Mittwoch, 31. August 2016

Wort und Wirklichkeit

Die Verhältnisse zwischen Wort und Wirklichkeit sind in Russland  andere als in Deutschland. Die Wirklichkeit wird in Russland anders in Worten abgebildet. Mit Worten wird auf andere Art Wirklichkeit geschaffen.
Bei festlichen Anlässen ist die Sprache in Russland üppiger, blumiger, ausladender, emotionaler und floskelhafter als in Deutschland. Würde man die Ansprachen, die gehalten werden beispielsweise bei einem Konzert, zum Jahrestag der Stadt oder auch bei einer privaten Feier, wörtlich übersetzen, käme ein für das deutsche Ohr ganz unerträglicher Schwulst dabei heraus. Deutsche Festreden sind knapper, sachlicher und nüchterner.
Bei Feiern im Verwandtenkreis oder mit Arbeitskollegen ist es üblich, stundenlang an einer üppigst gedeckten Tafel zu sitzen und zu essen. Dabei ist es Brauch, dass alle Anwesenden reihum aufstehen und mit dem gefüllten Wein- oder Wodkaglas in der Hand einen Toast ausbringen – auf den Hausherrn, auf das gerade begangene Jubiläum, auf den erfolgreichen Abschluss der Veranstaltung oder was eben gerade gefeiert wird. Zu diesem Ritual gehört natürlich, dass nur positive Dinge gesagt werden. Getreu dem Motto „es ist schon alles gesagt worden, aber noch nicht von allen“ wiederholen sich dabei die Worte und Inhalte der Reden, aber darauf kommt es nicht an – es wird mit der Sprache ein emotionaler Raum geschaffen, man muss mehr mit dem Herzen hinhören, weniger mit dem Kopf.

★ ★ ★

**Aufgabenliste**
**A)** Schreib aus dem Text über Wort und Wirklichkeit die Stelle zwischen "Bei festlichen Anlässen" und "sachlicher und nüchterner." ab, beide eingeschlossen.
**B)** Was halten die Anwesenden laut dem Text über Wort und Wirklichkeit in der Hand, wenn sie einen Toast ausbringen?

**Vorliegende Angaben**

★ ★ ★

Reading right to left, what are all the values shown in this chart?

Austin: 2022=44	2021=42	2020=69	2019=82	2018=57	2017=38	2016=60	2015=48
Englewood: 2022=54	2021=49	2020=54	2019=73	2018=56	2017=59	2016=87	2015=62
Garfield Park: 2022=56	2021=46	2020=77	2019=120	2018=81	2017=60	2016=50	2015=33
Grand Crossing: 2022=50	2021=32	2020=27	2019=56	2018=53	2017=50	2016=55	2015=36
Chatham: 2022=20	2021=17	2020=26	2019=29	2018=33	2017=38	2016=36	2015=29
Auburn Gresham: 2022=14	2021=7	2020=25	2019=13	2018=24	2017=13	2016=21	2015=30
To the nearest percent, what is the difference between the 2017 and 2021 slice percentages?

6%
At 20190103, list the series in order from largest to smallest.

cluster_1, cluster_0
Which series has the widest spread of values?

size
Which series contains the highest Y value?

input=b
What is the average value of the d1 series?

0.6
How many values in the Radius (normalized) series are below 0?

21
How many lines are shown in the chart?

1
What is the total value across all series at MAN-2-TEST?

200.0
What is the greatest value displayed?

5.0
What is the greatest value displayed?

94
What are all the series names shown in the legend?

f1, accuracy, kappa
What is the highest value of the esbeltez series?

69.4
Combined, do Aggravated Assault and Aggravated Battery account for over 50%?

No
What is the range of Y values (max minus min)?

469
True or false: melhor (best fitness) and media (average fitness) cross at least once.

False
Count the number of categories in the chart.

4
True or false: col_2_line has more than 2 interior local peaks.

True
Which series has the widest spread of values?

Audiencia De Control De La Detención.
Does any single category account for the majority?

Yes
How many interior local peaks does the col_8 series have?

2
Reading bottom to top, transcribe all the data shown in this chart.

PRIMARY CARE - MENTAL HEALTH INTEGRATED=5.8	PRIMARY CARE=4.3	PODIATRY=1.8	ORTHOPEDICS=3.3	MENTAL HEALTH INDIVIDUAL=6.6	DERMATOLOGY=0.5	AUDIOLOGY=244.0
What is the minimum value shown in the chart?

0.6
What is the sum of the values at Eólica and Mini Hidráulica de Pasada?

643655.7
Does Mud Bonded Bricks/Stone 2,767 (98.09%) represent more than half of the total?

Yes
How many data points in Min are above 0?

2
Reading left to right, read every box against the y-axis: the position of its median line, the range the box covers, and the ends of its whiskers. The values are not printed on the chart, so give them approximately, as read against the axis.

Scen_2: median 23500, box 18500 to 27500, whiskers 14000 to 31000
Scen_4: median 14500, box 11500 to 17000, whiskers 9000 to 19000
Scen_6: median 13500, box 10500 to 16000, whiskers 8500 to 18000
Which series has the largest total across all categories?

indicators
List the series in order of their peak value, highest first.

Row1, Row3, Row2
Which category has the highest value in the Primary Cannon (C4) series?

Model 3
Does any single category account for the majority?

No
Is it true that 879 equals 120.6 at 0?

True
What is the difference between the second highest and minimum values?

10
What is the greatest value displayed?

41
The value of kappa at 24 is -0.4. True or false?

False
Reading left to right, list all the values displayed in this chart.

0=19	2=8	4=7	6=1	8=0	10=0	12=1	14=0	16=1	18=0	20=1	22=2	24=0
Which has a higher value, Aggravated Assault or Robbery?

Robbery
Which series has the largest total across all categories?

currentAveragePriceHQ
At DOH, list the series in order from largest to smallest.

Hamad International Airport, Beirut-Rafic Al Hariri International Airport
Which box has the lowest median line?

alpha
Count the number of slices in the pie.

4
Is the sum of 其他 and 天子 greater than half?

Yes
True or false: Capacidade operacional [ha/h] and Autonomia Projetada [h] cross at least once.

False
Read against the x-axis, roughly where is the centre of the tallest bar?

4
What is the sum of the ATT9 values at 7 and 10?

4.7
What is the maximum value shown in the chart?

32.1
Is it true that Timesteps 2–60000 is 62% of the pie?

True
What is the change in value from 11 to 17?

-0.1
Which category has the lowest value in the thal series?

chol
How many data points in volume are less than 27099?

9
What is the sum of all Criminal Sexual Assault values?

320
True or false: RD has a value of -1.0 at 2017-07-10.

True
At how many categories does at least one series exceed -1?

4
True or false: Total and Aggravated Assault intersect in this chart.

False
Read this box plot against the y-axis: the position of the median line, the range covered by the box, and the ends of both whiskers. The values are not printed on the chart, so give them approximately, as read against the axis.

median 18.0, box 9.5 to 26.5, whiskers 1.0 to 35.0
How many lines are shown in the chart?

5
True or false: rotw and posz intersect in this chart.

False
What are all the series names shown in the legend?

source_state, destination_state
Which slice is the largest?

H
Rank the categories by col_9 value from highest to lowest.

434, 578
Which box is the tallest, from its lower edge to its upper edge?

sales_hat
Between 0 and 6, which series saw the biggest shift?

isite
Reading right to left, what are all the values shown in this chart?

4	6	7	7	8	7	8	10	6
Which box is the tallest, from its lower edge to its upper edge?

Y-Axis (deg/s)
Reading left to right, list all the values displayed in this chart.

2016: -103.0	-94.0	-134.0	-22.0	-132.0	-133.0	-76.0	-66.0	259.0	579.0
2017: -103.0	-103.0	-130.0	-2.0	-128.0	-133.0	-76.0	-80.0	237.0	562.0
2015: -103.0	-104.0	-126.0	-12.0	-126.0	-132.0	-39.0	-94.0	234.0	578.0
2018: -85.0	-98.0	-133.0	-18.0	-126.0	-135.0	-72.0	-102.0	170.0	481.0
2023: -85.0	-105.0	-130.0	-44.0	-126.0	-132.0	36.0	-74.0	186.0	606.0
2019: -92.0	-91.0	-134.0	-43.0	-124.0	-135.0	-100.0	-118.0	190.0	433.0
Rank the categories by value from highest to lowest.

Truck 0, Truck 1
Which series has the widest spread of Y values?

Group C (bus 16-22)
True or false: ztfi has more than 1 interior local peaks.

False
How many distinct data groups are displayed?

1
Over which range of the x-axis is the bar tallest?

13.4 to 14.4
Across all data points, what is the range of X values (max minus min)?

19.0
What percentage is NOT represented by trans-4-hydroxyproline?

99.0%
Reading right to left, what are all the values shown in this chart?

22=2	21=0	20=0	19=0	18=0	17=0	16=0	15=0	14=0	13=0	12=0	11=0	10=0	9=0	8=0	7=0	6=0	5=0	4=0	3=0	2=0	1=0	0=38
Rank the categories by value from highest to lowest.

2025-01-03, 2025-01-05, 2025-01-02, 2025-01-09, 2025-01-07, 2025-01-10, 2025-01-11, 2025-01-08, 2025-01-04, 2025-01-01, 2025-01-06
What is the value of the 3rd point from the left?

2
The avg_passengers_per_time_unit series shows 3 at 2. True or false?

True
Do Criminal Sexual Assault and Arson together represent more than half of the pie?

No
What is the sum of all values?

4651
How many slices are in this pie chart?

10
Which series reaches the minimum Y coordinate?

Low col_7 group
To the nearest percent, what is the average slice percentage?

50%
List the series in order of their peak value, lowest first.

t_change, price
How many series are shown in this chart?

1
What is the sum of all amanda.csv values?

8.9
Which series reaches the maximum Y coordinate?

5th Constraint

★ ★ ★

**Erwartete Ergebnisse**
**A)**
Bei festlichen Anlässen ist die Sprache in Russland üppiger, blumiger, ausladender, emotionaler und floskelhafter als in Deutschland. Würde man die Ansprachen, die gehalten werden beispielsweise bei einem Konzert, zum Jahrestag der Stadt oder auch bei einer privaten Feier, wörtlich übersetzen, käme ein für das deutsche Ohr ganz unerträglicher Schwulst dabei heraus. Deutsche Festreden sind knapper, sachlicher und nüchterner.

**B)** Das gefüllte Wein- oder Wodkaglas.